:: Work required ::
All that should be output is the block of lines below from the line with "Все новости" to the line with "В ближайшее время", both included, exactly as written.

--- Dataset records Enclosed Below ---

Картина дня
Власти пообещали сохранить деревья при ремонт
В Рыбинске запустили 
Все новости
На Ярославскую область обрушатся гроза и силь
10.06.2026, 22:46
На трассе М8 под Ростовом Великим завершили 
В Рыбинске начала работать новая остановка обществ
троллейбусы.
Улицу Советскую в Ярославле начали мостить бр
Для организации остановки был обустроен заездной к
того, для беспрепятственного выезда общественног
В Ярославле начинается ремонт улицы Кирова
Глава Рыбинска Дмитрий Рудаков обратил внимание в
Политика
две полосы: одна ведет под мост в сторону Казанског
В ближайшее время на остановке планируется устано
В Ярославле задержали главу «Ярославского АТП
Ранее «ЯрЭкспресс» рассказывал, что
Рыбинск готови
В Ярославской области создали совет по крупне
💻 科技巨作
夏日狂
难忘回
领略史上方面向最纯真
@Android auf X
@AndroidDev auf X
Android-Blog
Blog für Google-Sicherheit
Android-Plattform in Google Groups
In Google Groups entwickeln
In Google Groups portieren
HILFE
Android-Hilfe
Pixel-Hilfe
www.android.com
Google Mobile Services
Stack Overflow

--- End of Enclosed Dataset records ---
--- Dataset records Enclosed Below ---

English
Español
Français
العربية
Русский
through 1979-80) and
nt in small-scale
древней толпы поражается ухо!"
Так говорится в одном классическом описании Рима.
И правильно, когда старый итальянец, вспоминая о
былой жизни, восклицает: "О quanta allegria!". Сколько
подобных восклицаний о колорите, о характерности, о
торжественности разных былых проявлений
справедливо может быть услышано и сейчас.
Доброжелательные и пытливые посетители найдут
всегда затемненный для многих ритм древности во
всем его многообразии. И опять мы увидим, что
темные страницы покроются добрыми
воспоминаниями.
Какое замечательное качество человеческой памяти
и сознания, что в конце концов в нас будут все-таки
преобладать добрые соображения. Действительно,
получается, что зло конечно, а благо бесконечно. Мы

--- End of Enclosed Dataset records ---

:: Your response ::
Все новости
На Ярославскую область обрушатся гроза и силь
10.06.2026, 22:46
На трассе М8 под Ростовом Великим завершили 
В Рыбинске начала работать новая остановка обществ
троллейбусы.
Улицу Советскую в Ярославле начали мостить бр
Для организации остановки был обустроен заездной к
того, для беспрепятственного выезда общественног
В Ярославле начинается ремонт улицы Кирова
Глава Рыбинска Дмитрий Рудаков обратил внимание в
Политика
две полосы: одна ведет под мост в сторону Казанског
В ближайшее время на остановке планируется устано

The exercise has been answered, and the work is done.